Scottish Government Lead for Carers Strategy:
Moira Oliphant
Team Leader
Community Care Division
Policy for Unpaid Carers
The Scottish Government
Floor 2ER
St Andrew's House
Edinburgh
EH1 3DG
Tel: 0131 244 3503
Email: moira.oliphant@scotland.gsi.gov.uk
ARCHIVE
Respite Task Group - 2006 to 2008
As part of the Scottish Executives response to the 'Care 21 Future of Unpaid Care in Scotland' report's recommendations, a Task Group has been established to assess respite provision in Scotland and examine what steps need to be taken to improve the range, access to and quality of short break/respite opportunities.
Summary minutes and other papers related to work of the Task Group will be posted here. More detailed minutes from the meetings are available on request.
LATEST: The Scottish Government has completed its analysis of the consultation responses and is preparing to publish the Guidance in the summer of 2008. For a copy of Shared Care Scotland's response to the consultation, please click here (Word doc). A report from the guidance consultation event co hosted by Shared Care Scotland and COCIS can be downloaded here (PDF doc).Background Papers:
Consultation on the Respite Care Guidance: October 2007- January 2008
The Draft Respite Care Guidance is now out for consultation. To download a copy please click here.
Shared Care Scotland and the Coalition of Carers in Scotland are holding a consultation event on the guidance on the 28th November 2007, in Glasgow from 11.00am to 3.00pm. This event is aimed at carers, service users and advocacy/support workers.
Scottish Executive response to Care 21 Recommendation 20 on the need to improve short break and respite support
"The Executive accepts the need for a strategic approach to respite provision for carers. We have provided significant additional resources for respite in recent years and are focusing performance management on this area through Local Improvement Targets.
We will move quickly to establish a task group to assess respite provision in Scotland; update national strategic guidance for respite services and help develop local service redesign to shift the focus of local provision to preventative, personalised respite care. Whilst the work will reflect the interests of cared for people, its primary focus will be on breaks from caring for the benefit of adult carers. Work on service re-design and establishing better local and national information on respite services will require a significant input from both carers and users. (Separate strategic work on young carers will address respite for this group.)
The group's work will include an assessment of information on existing models of respite provision and need, to inform consideration of the recommendation for additional provision in the spending review.

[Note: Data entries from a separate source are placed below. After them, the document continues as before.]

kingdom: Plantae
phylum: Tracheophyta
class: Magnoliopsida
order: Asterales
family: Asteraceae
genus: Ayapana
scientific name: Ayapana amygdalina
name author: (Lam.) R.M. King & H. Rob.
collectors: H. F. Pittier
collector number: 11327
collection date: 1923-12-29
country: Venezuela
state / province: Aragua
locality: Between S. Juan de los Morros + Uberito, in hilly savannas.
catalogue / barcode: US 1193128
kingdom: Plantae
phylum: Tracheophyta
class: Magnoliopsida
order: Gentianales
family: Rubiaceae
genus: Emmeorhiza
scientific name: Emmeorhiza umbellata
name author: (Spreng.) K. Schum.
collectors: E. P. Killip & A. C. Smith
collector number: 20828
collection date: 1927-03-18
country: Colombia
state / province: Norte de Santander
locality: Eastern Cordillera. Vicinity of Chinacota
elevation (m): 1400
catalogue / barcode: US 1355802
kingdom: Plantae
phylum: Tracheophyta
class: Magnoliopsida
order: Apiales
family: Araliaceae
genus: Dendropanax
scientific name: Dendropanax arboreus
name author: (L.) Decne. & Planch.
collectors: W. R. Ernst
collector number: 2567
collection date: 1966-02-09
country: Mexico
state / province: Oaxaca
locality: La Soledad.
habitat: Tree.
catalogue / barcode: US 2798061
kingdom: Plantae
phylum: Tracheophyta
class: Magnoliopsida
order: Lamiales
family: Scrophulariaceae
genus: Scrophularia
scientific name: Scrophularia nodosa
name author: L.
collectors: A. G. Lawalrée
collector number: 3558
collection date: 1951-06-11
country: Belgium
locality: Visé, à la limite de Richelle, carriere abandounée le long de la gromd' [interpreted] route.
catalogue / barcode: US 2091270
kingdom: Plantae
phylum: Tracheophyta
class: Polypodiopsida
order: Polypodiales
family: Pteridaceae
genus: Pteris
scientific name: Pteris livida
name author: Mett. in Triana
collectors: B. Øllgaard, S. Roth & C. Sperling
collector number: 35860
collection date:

Shifts towards early intervention and preventative, personalised care are important aspects of Changing Lives and the forthcoming Changing Lives implementation plan will flag up the importance of respite to those agendas. We will also ask the group to assist in informing the development of service redesign approaches and projects to help shift the focus of local provision to personalised, preventative respite care.
The group will review existing respite guidance and update it where necessary to set out what should be covered in local service planning and to underpin Local Improvement Targets for respite services.
In relation to the report's recommendation for a statutory minimum entitlement to respite, we are concerned that this could cut across existing local authority responsibilities for providing care and support in the light of assessment of needs and a prioritisation of available resources. If, after conclusion of the work outlined above, it appears that a statutory entitlement to respite might have a useful role to play, we will reconsider the issue."